Caramelized Garlic and Goat Cheese Tart
User Reviews
5
Caramelized Garlic and Goat Cheese Tart
Description
This tart begins by lining a rectangular mold with rolled-out puff pastry. Garlic cloves are peeled, blanched twice to mellow their flavor, then cooked with honey and finely chopped rosemary over low heat until caramelized but not burnt. The softened goat cheese is scattered over the pastry base before pouring a mixture of eggs and heavy cream seasoned with salt and black pepper over it.
The caramelized garlic and honey mixture is spooned over the tart before baking at 375°F for 35 minutes. The result is a pastry with a golden, slightly crisp crust, a creamy custard interior studded with tangy goat cheese, and pockets of sweet garlic offset by aromatic rosemary.
This tart works well as a starter or light meal, showcasing an interesting blend of savory and subtly sweet flavors with a creamy texture from the cheese and custard base.

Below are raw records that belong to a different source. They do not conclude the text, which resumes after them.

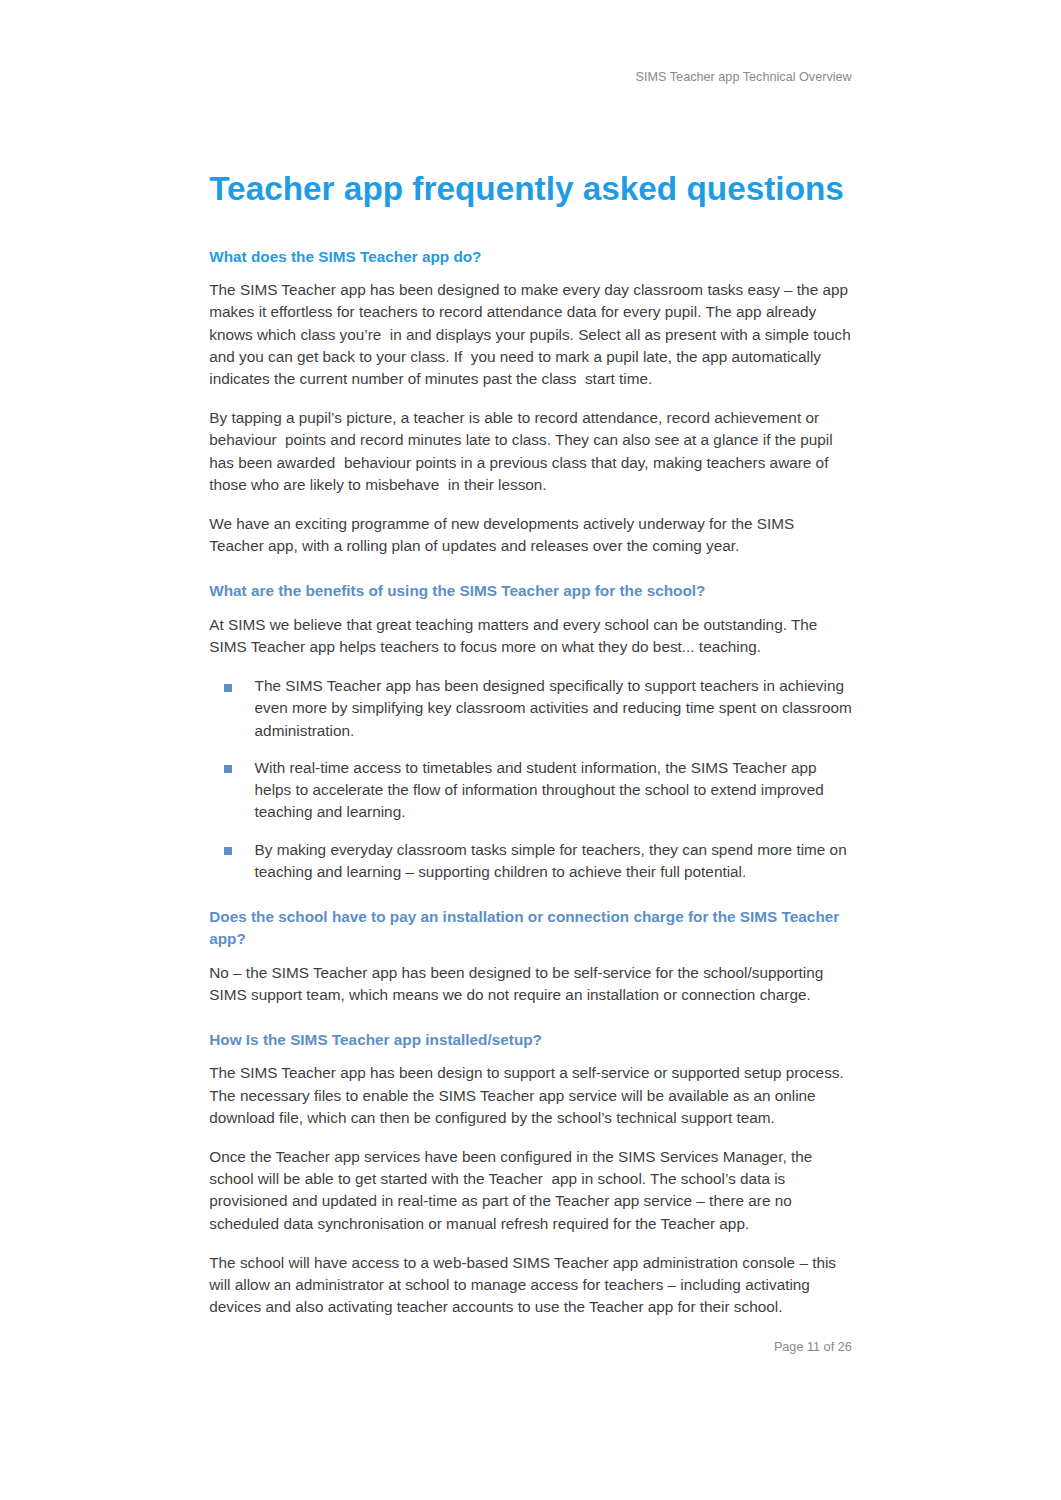SIMS Teacher app Technical Overview
Teacher app frequently asked questions
What does the SIMS Teacher app do?
The SIMS Teacher app has been designed to make every day classroom tasks easy – the app makes it effortless for teachers to record attendance data for every pupil. The app already knows which class you’re in and displays your pupils. Select all as present with a simple touch and you can get back to your class. If you need to mark a pupil late, the app automatically indicates the current number of minutes past the class start time.
By tapping a pupil’s picture, a teacher is able to record attendance, record achievement or behaviour points and record minutes late to class. They can also see at a glance if the pupil has been awarded behaviour points in a previous class that day, making teachers aware of those who are likely to misbehave in their lesson.
We have an exciting programme of new developments actively underway for the SIMS Teacher app, with a rolling plan of updates and releases over the coming year.
What are the benefits of using the SIMS Teacher app for the school?
At SIMS we believe that great teaching matters and every school can be outstanding. The SIMS Teacher app helps teachers to focus more on what they do best... teaching.
The SIMS Teacher app has been designed specifically to support teachers in achieving even more by simplifying key classroom activities and reducing time spent on classroom administration.
With real-time access to timetables and student information, the SIMS Teacher app helps to accelerate the flow of information throughout the school to extend improved teaching and learning.
By making everyday classroom tasks simple for teachers, they can spend more time on teaching and learning – supporting children to achieve their full potential.
Does the school have to pay an installation or connection charge for the SIMS Teacher app?
No – the SIMS Teacher app has been designed to be self-service for the school/supporting SIMS support team, which means we do not require an installation or connection charge.
How Is the SIMS Teacher app installed/setup?
The SIMS Teacher app has been design to support a self-service or supported setup process. The necessary files to enable the SIMS Teacher app service will be available as an online download file, which can then be configured by the school’s technical support team.
Once the Teacher app services have been configured in the SIMS Services Manager, the school will be able to get started with the Teacher app in school. The school’s data is provisioned and updated in real-time as part of the Teacher app service – there are no scheduled data synchronisation or manual refresh required for the Teacher app.
The school will have access to a web-based SIMS Teacher app administration console – this will allow an administrator at school to manage access for teachers – including activating devices and also activating teacher accounts to use the Teacher app for their school.
Page 11 of 26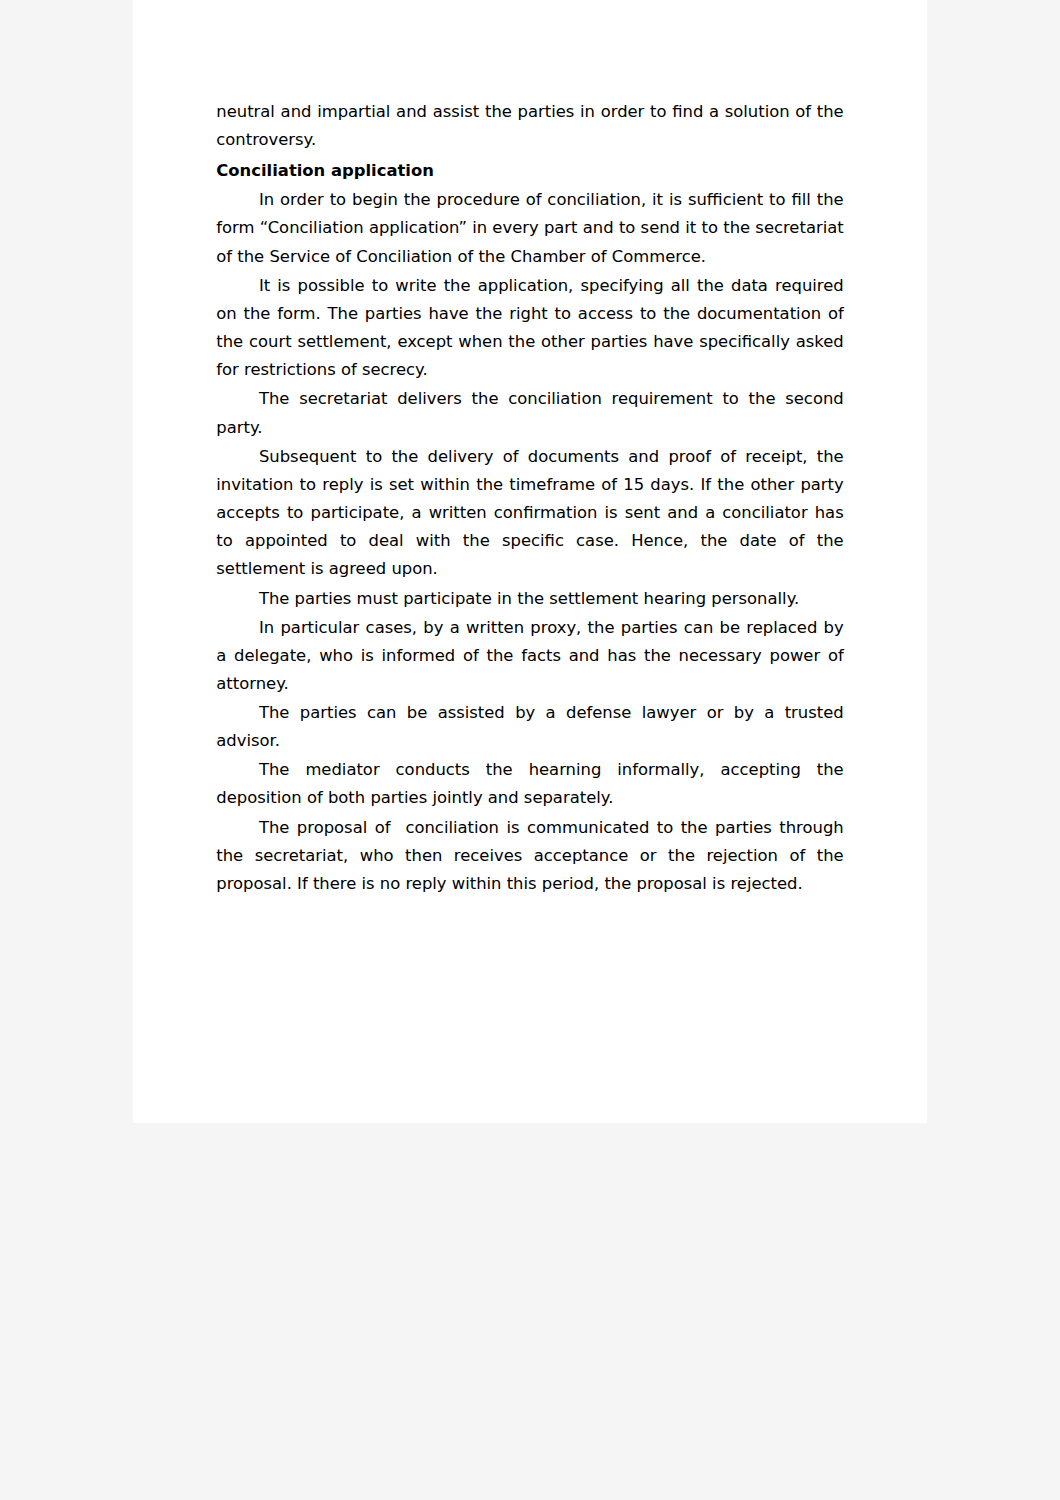neutral and impartial and assist the parties in order to find a solution of the controversy.
Conciliation application
In order to begin the procedure of conciliation, it is sufficient to fill the form “Conciliation application” in every part and to send it to the secretariat of the Service of Conciliation of the Chamber of Commerce.
It is possible to write the application, specifying all the data required on the form. The parties have the right to access to the documentation of the court settlement, except when the other parties have specifically asked for restrictions of secrecy.
The secretariat delivers the conciliation requirement to the second party.
Subsequent to the delivery of documents and proof of receipt, the invitation to reply is set within the timeframe of 15 days. If the other party accepts to participate, a written confirmation is sent and a conciliator has to appointed to deal with the specific case. Hence, the date of the settlement is agreed upon.
The parties must participate in the settlement hearing personally.
In particular cases, by a written proxy, the parties can be replaced by a delegate, who is informed of the facts and has the necessary power of attorney.
The parties can be assisted by a defense lawyer or by a trusted advisor.
The mediator conducts the hearning informally, accepting the deposition of both parties jointly and separately.
The proposal of conciliation is communicated to the parties through the secretariat, who then receives acceptance or the rejection of the proposal. If there is no reply within this period, the proposal is rejected.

Use parchment paper to line the tart mold if it is not non-stick for easier removal after baking.
Ingredients
- 1 puff pastry
- 30 garlic cloves
- 8 ounces goat cheese softned
- 1 tablespoon honey
- 1 tablespoon rosemary finely chopped
- 3 egg large
- 1 cup heavy cream
- salt
- black pepper
Instructions
- Preheat the oven to 375°F
- With a rolling pin, roll out the puff pastry to fit your rectangular mold with a removable bottom, a 14x4.5x1 mold. Place the pastry sheet into the mold and pick the surface with a fork, and set aside
- Peel the garlic cloves, cut off the end and blanch them into a pan of boiling water for 5 minutes. Drain and repeat the same step into a new pan of boiling water for another 5 minutes.

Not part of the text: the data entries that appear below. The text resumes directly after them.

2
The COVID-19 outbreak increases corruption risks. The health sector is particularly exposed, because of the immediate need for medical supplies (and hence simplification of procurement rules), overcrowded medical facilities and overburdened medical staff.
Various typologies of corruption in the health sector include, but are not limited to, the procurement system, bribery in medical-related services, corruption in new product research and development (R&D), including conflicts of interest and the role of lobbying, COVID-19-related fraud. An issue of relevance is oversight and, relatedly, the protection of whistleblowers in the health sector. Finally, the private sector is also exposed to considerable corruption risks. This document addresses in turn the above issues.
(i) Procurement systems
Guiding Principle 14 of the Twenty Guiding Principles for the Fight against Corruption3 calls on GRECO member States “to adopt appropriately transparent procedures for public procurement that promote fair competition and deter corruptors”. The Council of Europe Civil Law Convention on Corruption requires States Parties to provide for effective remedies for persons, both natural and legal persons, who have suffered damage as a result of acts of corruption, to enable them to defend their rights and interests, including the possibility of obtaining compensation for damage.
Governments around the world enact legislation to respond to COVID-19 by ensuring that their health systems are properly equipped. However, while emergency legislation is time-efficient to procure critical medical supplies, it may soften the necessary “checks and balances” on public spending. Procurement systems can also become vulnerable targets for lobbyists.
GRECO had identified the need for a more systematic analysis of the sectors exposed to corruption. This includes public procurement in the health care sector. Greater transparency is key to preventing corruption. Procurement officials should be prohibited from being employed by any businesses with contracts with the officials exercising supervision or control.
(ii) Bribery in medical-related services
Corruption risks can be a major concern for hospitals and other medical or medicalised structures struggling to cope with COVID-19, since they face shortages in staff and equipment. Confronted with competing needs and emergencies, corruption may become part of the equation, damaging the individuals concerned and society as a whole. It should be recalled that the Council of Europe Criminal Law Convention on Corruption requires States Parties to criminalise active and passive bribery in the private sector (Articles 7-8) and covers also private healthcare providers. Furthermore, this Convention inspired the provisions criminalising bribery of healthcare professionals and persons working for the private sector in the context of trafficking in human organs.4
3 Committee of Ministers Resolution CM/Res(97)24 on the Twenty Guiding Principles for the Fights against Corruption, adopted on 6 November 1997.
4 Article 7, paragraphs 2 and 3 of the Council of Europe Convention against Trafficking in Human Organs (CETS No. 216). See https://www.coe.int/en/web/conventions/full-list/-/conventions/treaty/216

- Drain the garlic and place it back into the same boiling pan and add the honey, chopped rosemary and cook for about 5 minutes over low heat. Make sure it does not burn.
- Separate the goat cheese into small chunks and place the cheese over the puff pastry.
- Whisk the eggs with the cream, season with salt and pepper and pour over the goat cheese.
- Add the garlic honey over the cream and bake in the hot oven for 35 minutes.
Notes
- If your tart mold is not non-stick, line it with parchment paper to ease removal after baking.
- Blanch the garlic twice to remove harshness before caramelizing with honey and rosemary for sweetness balanced with herbal notes.
- Drain the garlic thoroughly after blanching and caramelizing steps to maintain the texture in the tart.
Nutrition Information
Show DetailsNutrition Facts
Serving: 6people
Amount Per Serving
Calories 525 kcal
% Daily Value*
| Calories | 525kcal | 26% |
| Carbohydrates | 28g | 9% |
| Protein | 15g | 30% |
| Fat | 40g | 62% |
| Saturated Fat | 19g | 95% |
| Polyunsaturated Fat | 3g | 18% |
| Monounsaturated Fat | 15g | 75% |
| Trans Fat | 0.01g | 1% |
| Cholesterol | 144mg | 48% |
| Sodium | 286mg | 12% |
| Potassium | 168mg | 4% |
| Fiber | 1g | 4% |
| Sugar | 5g | 10% |
| Vitamin A | 1105IU | 22% |
| Vitamin C | 5mg | 6% |
| Calcium | 127mg | 13% |
| Iron | 3mg | 17% |
* Percent Daily Values are based on a 2,000 calorie diet.